— Обжора, — укоризненно произнес герцог. Клемент не ответил — он был занят. Добравшись до корки, крыс вцепился в нее передними лапками, раздалось знакомое чавканье. Эпинэ на всякий случай прикрыл глаза ладонями, досчитал до шестнадцати, убрал руки: Его Крысейшество сидели на столе и старательно угощались.
— А Матильда в Тарнике. — Иноходец подлил себе вина и поднял бокал. — Вот она обрадуется. Ну, давай за встречу, что ли.
Клемент и ухом не повел. Эпинэ брызнул красным вином на изогнувшийся змеей хвост. Хвост недовольно дернулся, и Робер торопливо закусил щеку. Не хватало разрыдаться над лопающим крысом.

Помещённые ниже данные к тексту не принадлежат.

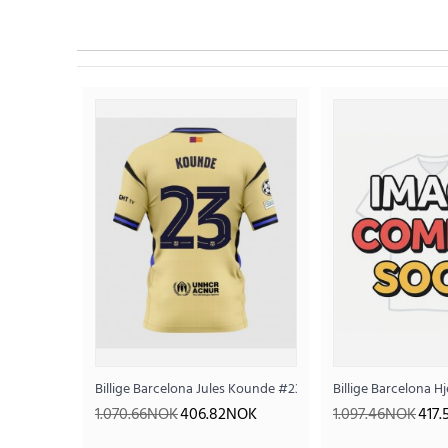
Billige Barcelona Jules Kounde #23 Bortedrakt 2025-26 Kor
Billige Barcelona 
1.070.66NOK
406.82NOK
1.097.46NOK
417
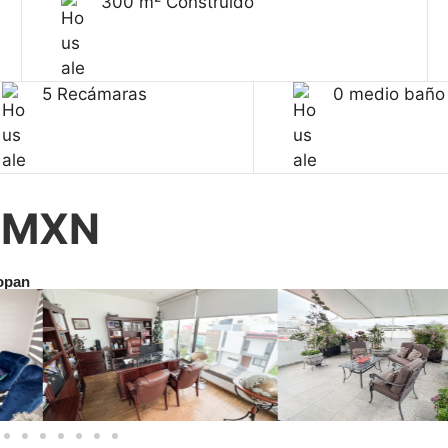
300 m² Construido
5 Recámaras
0 medio baño
0 MXN
popan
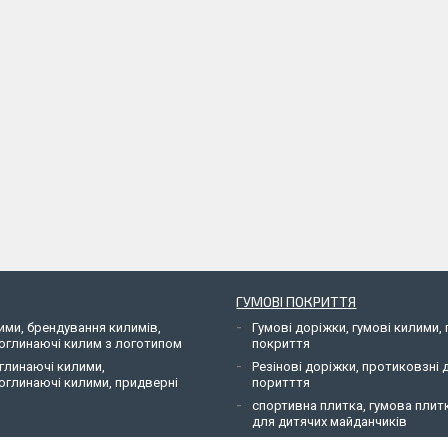
ГУМОВІ ПОКРИТТЯ
ими, брендування килимів,
Гумові доріжки, гумові килими, 
оглинаючі килим з логотипом
покриття
глинаючі килими,
Резінові доріжки, протиковзні 
оглинаючі килими, придверні
поритття
спортивна плитка, гумова плит
для дитячих майданчиків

Не над матерью, не над жертвами Доры, а над выскочившей из прошлого живой и здоровой зверушкой.
— Посажу в ящик, — пригрозил обжоре Иноходец, — а то мало ли… Кошки, собаки, люди…
Корка стремительно кончалась, Робер допил бокал и потянулся к блюду: морить Его Крысейшество голодом было кощунством.
В приемной затопало и забормотало, Эпинэ бросил хлеб на скатерть и, не ожидая ничего хорошего, повернулся к двери. Видеть кого-либо не хотелось, но желания Повелителя Молний никого не волновали.
— Монсеньор, — Дювье казался смущенным, — тут… У черного хода двое, старик и мальчонка. В капюшонах. Кажется, смирные. Говорят, вы их ждете. Вроде как вестника посылали…
Вестник покончил с первой коркой и потянулся за добавкой. А он совсем рехнулся, если решил, что Клемент сам отыскал хозяина.
— Закатные твари! — выдохнул сержант. — Крыса!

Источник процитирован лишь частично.